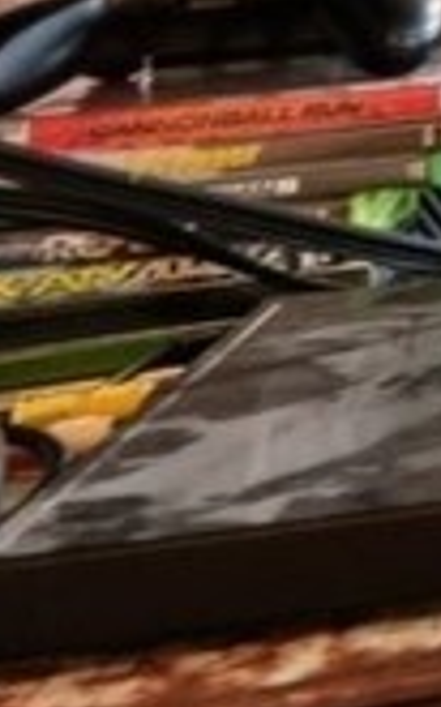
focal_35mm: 168
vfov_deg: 11.4
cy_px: -671
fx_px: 3233
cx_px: 3346
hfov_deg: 4.0
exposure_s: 1/3.33
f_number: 8
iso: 400
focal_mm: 16
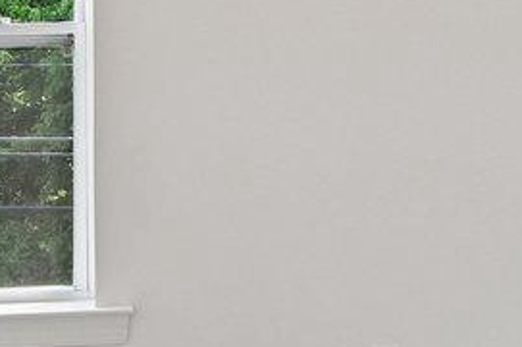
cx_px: 408
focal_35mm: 121
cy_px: -9
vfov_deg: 11.2
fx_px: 1752
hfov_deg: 16.8
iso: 800
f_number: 8
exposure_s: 1/80
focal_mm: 16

________________

*Assigned task*
The records above need to be restated word for word, with the pictures left out.

*Solution for this task*
focal_35mm: 168
vfov_deg: 11.4
cy_px: -671
fx_px: 3233
cx_px: 3346
hfov_deg: 4.0
exposure_s: 1/3.33
f_number: 8
iso: 400
focal_mm: 16
cx_px: 408
focal_35mm: 121
cy_px: -9
vfov_deg: 11.2
fx_px: 1752
hfov_deg: 16.8
iso: 800
f_number: 8
exposure_s: 1/80
focal_mm: 16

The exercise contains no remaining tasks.